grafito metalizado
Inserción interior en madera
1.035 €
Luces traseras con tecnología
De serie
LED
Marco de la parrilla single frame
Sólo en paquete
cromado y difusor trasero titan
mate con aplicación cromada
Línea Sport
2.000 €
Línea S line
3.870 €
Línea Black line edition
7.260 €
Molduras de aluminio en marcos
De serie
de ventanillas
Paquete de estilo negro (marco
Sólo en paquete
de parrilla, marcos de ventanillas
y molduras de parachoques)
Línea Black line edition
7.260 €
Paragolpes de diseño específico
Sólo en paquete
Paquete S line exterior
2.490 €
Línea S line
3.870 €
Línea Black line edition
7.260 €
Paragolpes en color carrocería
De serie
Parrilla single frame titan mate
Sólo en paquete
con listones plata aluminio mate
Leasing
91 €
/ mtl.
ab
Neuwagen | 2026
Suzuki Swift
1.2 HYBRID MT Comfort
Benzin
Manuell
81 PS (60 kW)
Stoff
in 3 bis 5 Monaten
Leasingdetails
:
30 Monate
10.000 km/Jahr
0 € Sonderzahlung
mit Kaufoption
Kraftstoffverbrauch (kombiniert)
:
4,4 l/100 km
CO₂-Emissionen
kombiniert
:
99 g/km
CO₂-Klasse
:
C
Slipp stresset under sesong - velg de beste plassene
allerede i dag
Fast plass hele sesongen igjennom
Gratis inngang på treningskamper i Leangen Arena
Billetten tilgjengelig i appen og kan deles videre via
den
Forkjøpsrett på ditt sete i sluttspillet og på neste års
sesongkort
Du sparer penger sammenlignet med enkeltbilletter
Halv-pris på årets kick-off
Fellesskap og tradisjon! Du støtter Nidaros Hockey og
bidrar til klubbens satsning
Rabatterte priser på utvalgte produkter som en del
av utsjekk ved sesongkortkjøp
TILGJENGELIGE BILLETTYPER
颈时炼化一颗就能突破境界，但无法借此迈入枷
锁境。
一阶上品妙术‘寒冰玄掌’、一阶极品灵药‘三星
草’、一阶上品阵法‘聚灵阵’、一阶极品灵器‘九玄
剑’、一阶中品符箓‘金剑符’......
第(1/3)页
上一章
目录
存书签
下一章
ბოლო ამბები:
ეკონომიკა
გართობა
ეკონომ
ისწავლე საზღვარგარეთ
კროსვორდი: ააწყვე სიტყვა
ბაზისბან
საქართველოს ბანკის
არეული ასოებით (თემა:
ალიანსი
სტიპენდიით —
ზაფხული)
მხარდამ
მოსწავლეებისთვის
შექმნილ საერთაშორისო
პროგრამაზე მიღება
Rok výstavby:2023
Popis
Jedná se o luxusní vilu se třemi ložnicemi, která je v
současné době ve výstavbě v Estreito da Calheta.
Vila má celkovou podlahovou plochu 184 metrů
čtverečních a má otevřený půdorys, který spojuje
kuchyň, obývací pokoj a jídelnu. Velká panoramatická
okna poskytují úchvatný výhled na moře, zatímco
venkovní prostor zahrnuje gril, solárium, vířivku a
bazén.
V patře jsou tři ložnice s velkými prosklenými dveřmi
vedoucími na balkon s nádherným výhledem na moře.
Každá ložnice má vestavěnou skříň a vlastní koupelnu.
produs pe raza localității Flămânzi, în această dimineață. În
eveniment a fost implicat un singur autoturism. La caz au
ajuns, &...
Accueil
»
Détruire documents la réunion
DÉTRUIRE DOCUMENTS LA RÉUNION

▬▬▬

§ Exercise details
Which lines of the material contain the string "aluminio"? List each of them.

§ Task answer
Molduras de aluminio en marcos
con listones plata aluminio mate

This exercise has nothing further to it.